The dictionary defines “free” as meaning without cost or payment
Transported has been given the unusually specific sum of £2,592,183 to blow over three years for a bunch of luvvies to have a good time at our expense.
And it seems that there is so much dosh washing around that they laid on a series of treats in Pescod Square earlier this week on market day.
They included a man with rouged cheeks and a balloon on a string tied to his wrist chalking on the pavement, a group of young women mincing about waving their arms in the air in some sort of dance routine, another band of women striding around whilst wearing outsized headphones, and another man holding a pose for a while and then moving … some sort of mime perhaps, but definitely not a “human statue.”
How sad, how very, very sad.

***

Amid all the commemorative events marking the outbreak of the First World War a century ago last week, one thing was conspicuous by its absence – news of Boston Borough Council’s appeal for a memorial in the town.
It was early in July that the council trumpeted that the appeal was “almost” there – but the silence is now deafening.
As near as we can tell, the appeal passed the halfway mark at the end of June, and around £1,000 was handed in early in July.
The appeal total is said to be £4,200, so the halfway mark would be £2,100, and the added £1,000 would take it to £3,100 – which is still a thousand pounds shy.
The appeal – to raise money “purely from public subscription,” has not gone well.
Initially the plan was for two wrought iron benches to be placed in the Memorial Park in Wide Bargate on the very day that war broke out in 1914.
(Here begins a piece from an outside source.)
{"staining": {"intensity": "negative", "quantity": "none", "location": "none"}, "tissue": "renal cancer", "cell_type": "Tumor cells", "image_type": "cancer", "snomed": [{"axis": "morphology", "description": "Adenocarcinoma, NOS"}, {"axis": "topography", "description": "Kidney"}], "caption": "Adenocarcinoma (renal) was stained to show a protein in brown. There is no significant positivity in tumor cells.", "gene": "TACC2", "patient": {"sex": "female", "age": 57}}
But the veterans pooh-poohed this idea and demanded a granite obelisk instead.
Then because of problems with timing, the date to unveil this lump of rock was put back, until Armistice Day – when it will somewhat pointlessly mark the 96th anniversary of the ending of the war.
As insurance, Boston Borough Council’s B-Tacky committee agreed to make up any shortfall – although any such contribution should really have been approved and paid for by the full council budget rather than a committee.
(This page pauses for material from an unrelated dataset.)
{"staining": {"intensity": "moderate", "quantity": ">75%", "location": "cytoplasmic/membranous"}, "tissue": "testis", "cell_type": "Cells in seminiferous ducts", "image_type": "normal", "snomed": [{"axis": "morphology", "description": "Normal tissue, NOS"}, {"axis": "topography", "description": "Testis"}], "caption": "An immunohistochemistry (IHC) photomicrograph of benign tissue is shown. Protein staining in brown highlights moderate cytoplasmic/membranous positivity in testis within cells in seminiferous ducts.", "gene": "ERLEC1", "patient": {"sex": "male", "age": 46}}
This means that council taxpayers will foot any outstanding sum … which is an interesting definition of a voluntary public appeal.
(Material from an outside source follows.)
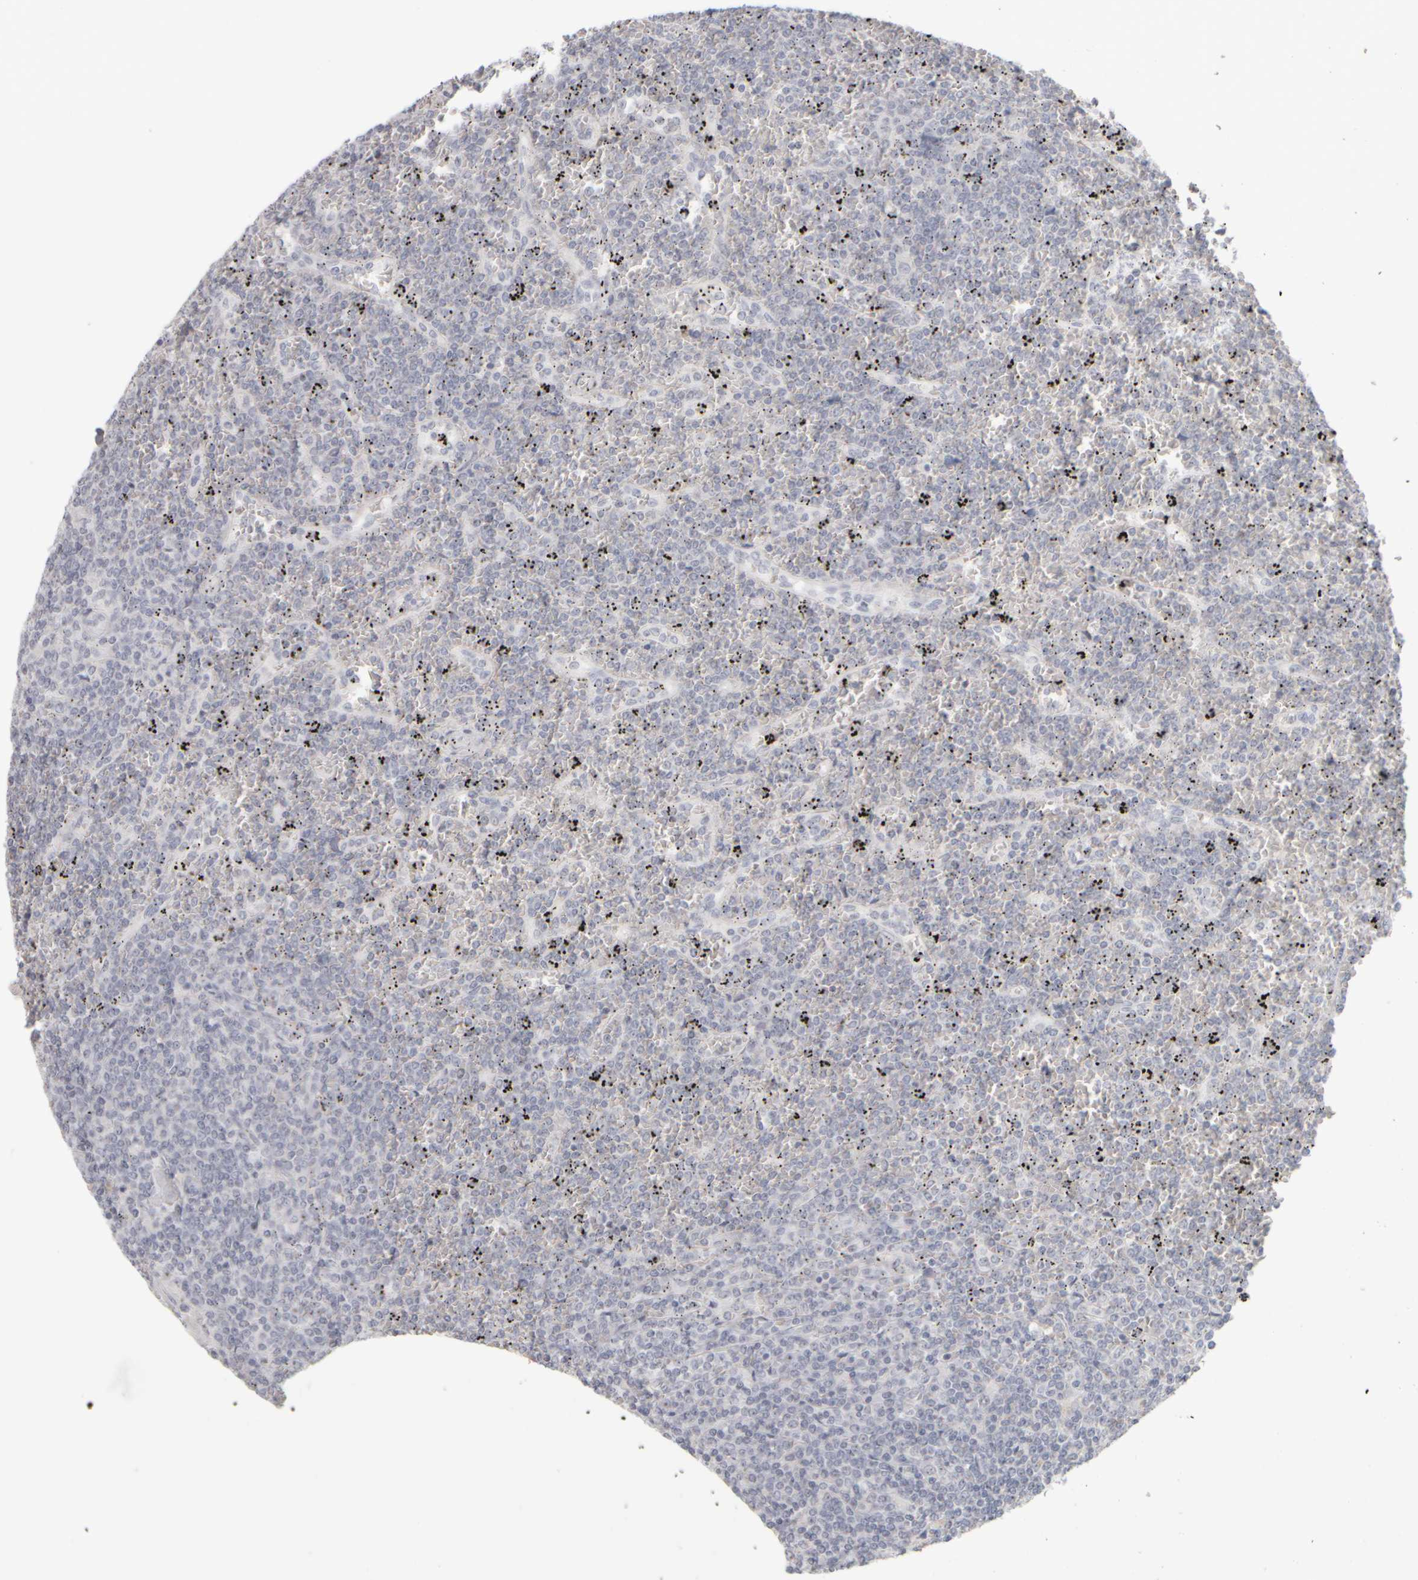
{"staining": {"intensity": "negative", "quantity": "none", "location": "none"}, "tissue": "lymphoma", "cell_type": "Tumor cells", "image_type": "cancer", "snomed": [{"axis": "morphology", "description": "Malignant lymphoma, non-Hodgkin's type, Low grade"}, {"axis": "topography", "description": "Spleen"}], "caption": "Immunohistochemistry of human lymphoma demonstrates no expression in tumor cells. The staining was performed using DAB (3,3'-diaminobenzidine) to visualize the protein expression in brown, while the nuclei were stained in blue with hematoxylin (Magnification: 20x).", "gene": "DCXR", "patient": {"sex": "female", "age": 19}}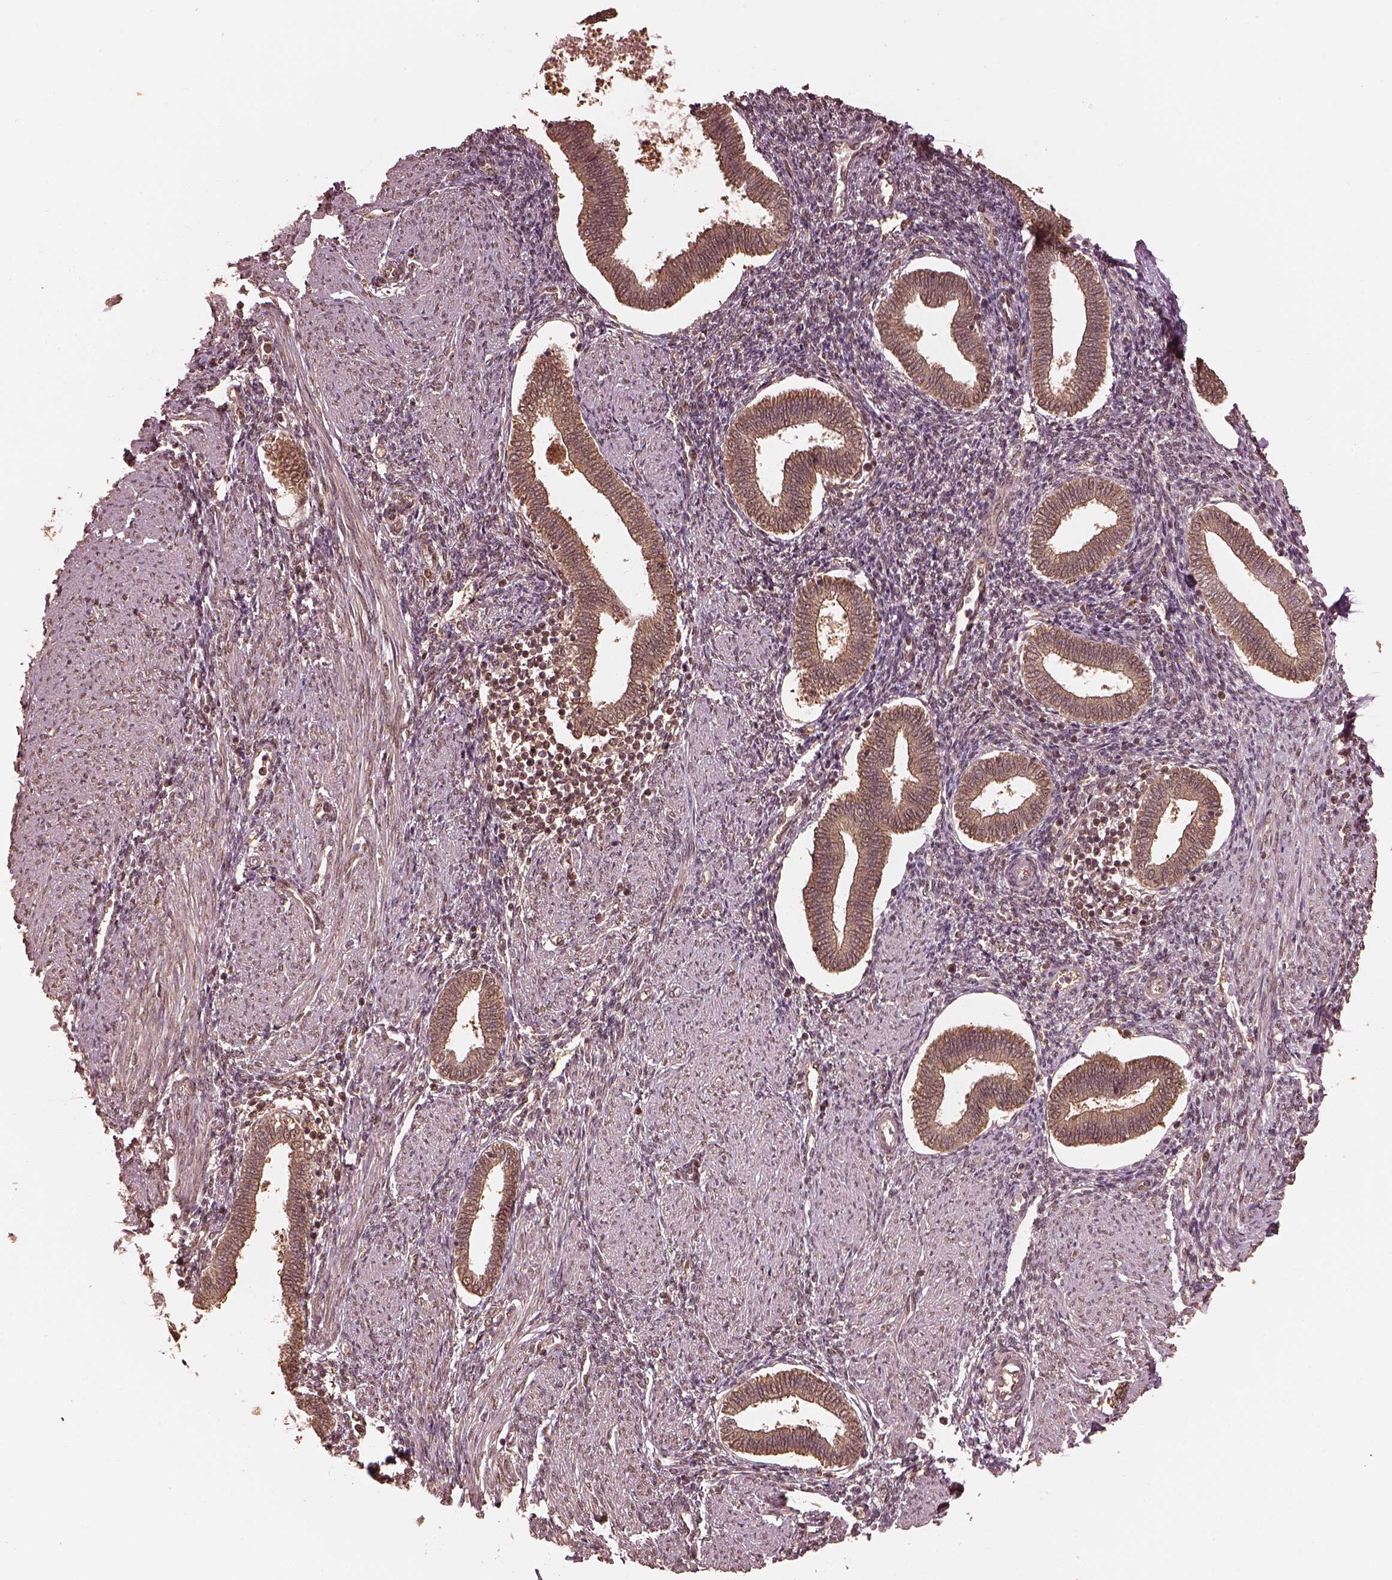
{"staining": {"intensity": "negative", "quantity": "none", "location": "none"}, "tissue": "endometrium", "cell_type": "Cells in endometrial stroma", "image_type": "normal", "snomed": [{"axis": "morphology", "description": "Normal tissue, NOS"}, {"axis": "topography", "description": "Endometrium"}], "caption": "Cells in endometrial stroma are negative for brown protein staining in normal endometrium. The staining was performed using DAB (3,3'-diaminobenzidine) to visualize the protein expression in brown, while the nuclei were stained in blue with hematoxylin (Magnification: 20x).", "gene": "PSMC5", "patient": {"sex": "female", "age": 42}}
Yet again, Worst Street defines the language to its own ends.
We look forward to a progress report on the memorial sometime soon.

***

In days before the word was even thought of, economic necessity ensured that the Victorians recycled everything.
That is why dustmen were so named – because the only thing left to dispose of after everything else had been reused was – the dust.
Now the job is dignified by titles such as sanitation engineers, refuse disposal operatives, environmental engineers and suchlike.
But things have moved on in more ways than one since the days of the Old Queen.
Not only do dustmen now have posh names, but the dustcarts they used to drive are – in Boston at any rate – now styled as “refuse freighters.”
Not only that – they have been fitted with on-board computer systems “to improve efficiency”  …  which apparently means giving an electronic finger to anyone who complains that their bin has been missed when in fact they failed to put it out.
Yet another caring message from Worst Street sums it up under the headline: “Bins not put out: No collection.”
It goes on to explain that these hi-tech “freighters” can record bins that are not presented in time on the day of collection.
“In future there will not be return visits to empty bins recorded on the system as not being presented,” wags the council’s finger sternly.
It’s good to discover that our council tax is being so wisely spent, isn’t it?
And just to rub salt into the wound, the council has announced – inevitably in the peak of the growing and gardening season – that it is unable to take any brown bin payments until September 8th “due to insufficient availability of stock.” The announcement was posted on the borough's website at the beginning of August.
The words booze-up and brewery come to mind.